Requirement 1 —
Can you copy the flume tank thread word for word, everything from "Noisy as well!" down to "the upper deck."?
Requirement 2 —
Can you pick up the flume tank thread after its last sentence and keep it going?

Excerpt —
• • • • •

# Flume Tanks in tankers



## John Campbell (Aug 30, 2005)

I am writing an article about the Texaco Westminster , a tanker built withour bilge keels but with Tanks 3X constructed as a Flume tank. It was a spectacular sight to see it in operation when in ballast but it played hell with tank ladders and was not much good and bilge keels were retro fitted. Does anyone on our site have any experience of flume tank operation?
JC


----------



## Spurling Pipe (Feb 20, 2012)

Noisy as well! The whole philosophy was based on flow of liquid in the tanks being out of phase with roll period


----------



## James_C (Feb 17, 2005)

John,
I presume you mean that instead of 3 across being constructed as 3P/3C/3S, it was a single common tank?
I've sailed with flume tanks on Ro-Ro's, however these had the double benefit of roll stabilisation and reducing GM as they're built above the upper deck. 
Some years ago I did sail briefly on a double hulled tanker (130000dwt) with the usual P+S U-shaped ballast tanks, however one set was common which I think was 4 across, and presumably this worked on the flume principle. I could be wrong as I was only onboard for 6 weeks and can't otherwise remember much about it (I try to suppress most of my tanker memories these days!).

• • • • •

(Body or hand keypoint data)
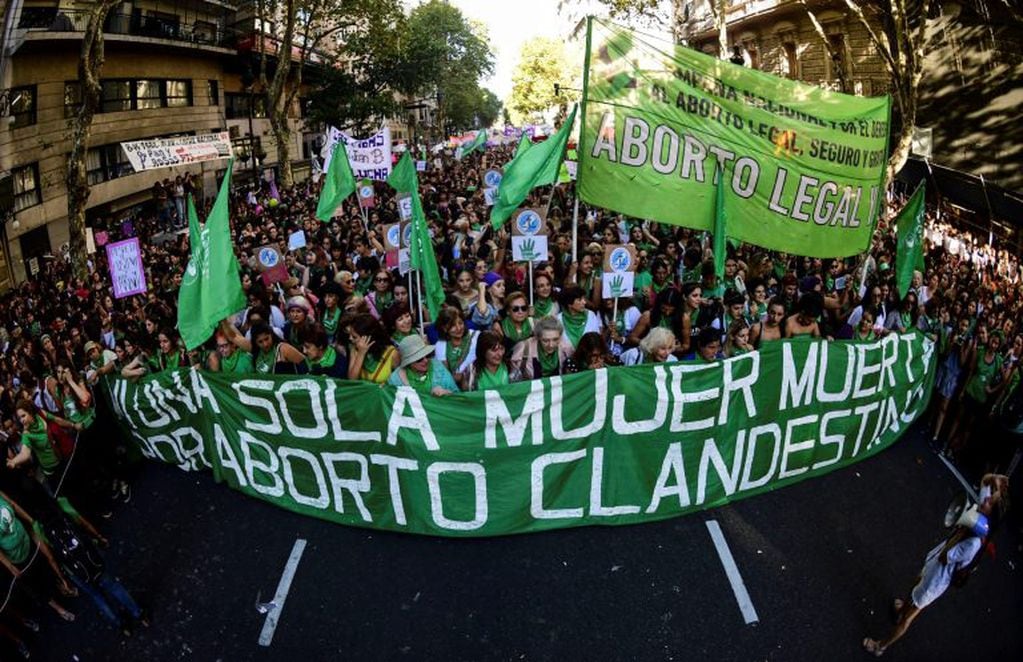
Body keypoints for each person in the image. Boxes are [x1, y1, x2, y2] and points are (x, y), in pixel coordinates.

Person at [862, 474, 1009, 656]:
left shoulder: (973, 544)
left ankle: (880, 646)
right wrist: (995, 479)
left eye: (989, 501)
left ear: (989, 519)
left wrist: (963, 529)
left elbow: (946, 558)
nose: (985, 499)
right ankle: (902, 608)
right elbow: (985, 481)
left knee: (908, 618)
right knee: (917, 581)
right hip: (934, 562)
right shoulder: (981, 512)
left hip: (937, 579)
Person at [387, 335, 458, 396]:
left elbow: (457, 394)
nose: (426, 360)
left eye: (427, 355)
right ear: (409, 362)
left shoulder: (438, 367)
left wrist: (446, 392)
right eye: (419, 359)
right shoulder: (395, 380)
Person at [345, 314, 398, 384]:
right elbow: (352, 380)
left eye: (354, 337)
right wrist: (361, 354)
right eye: (350, 335)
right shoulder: (354, 349)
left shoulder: (392, 353)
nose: (350, 338)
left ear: (368, 338)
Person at [557, 285, 602, 350]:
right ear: (569, 304)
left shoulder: (591, 316)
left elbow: (597, 341)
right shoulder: (558, 320)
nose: (584, 302)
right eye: (579, 300)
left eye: (584, 298)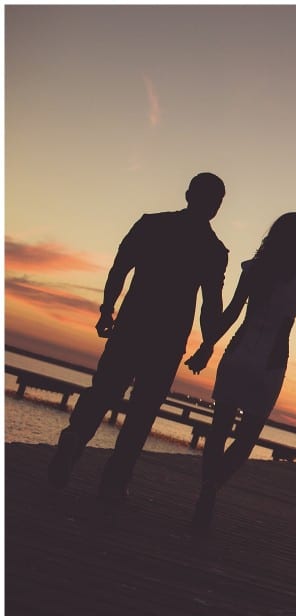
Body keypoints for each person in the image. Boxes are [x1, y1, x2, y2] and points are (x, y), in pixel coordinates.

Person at [48, 172, 229, 500]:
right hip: (169, 338)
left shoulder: (152, 224)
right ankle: (115, 482)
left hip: (132, 326)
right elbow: (211, 304)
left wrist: (107, 309)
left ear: (188, 194)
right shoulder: (214, 251)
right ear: (216, 207)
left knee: (102, 390)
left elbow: (120, 268)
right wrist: (207, 344)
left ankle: (75, 437)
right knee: (143, 410)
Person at [184, 212, 296, 533]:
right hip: (270, 365)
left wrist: (206, 345)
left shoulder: (254, 270)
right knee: (246, 438)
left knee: (218, 430)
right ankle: (214, 486)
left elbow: (231, 313)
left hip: (238, 356)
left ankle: (207, 486)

• • • • •

Answer 1 —
Noisy as well! The whole philosophy was based on flow of liquid in the tanks being out of phase with roll period


----------



## James_C (Feb 17, 2005)

John,
I presume you mean that instead of 3 across being constructed as 3P/3C/3S, it was a single common tank?
I've sailed with flume tanks on Ro-Ro's, however these had the double benefit of roll stabilisation and reducing GM as they're built above the upper deck.

Answer 2 —
----------



## jimthehat (Aug 5, 2006)

John Campbell said:


> I am writing an article about the Texaco Westminster , a tanker built withour bilge keels but with Tanks 3X constructed as a Flume tank. It was a spectacular sight to see it in operation when in ballast but it played hell with tank ladders and was not much good and bilge keels were retro fitted. Does anyone on our site have any experience of flume tank operation?
> JC


sailed for years on a ship that had flume tanks and she still rolled like nothing on earth.
She was an ex US landing ship that had been bought by the germans and used as a prison ship she was then bought by our company ,underwent a complete refit and entered service with A.S.n in 1967 and named the Celtic ferry,she then ran during the winter months from felixstowe to Antwerp ,was laid up during the summer in barrow, and finally taken out of service in 1974 and sold the following year.
I think that the company supers just looked at the huge hole that was her cargo deck,but I dont know if she was profitable,We normally had 2 tugs leaving Felixstowe and 2 on arrival. At Antwerp it was two tugs into the locks and 2 out to the berth and the same on departure.
She was twin screw steam turbines,quietest ship ever and no vibration.

jim


----------



## Varley (Oct 1, 2006)

Sonehaven (therfore Esso Mercia?) had flume tanks. Between Eilat and Persia there was not often the weather to see how effective they were. Some spectacular water trees (lest the greens pillory me) when tank cleaning with ullage port/tanks open in moderate rolling.


----------



## jamesgpobog (Feb 18, 2012)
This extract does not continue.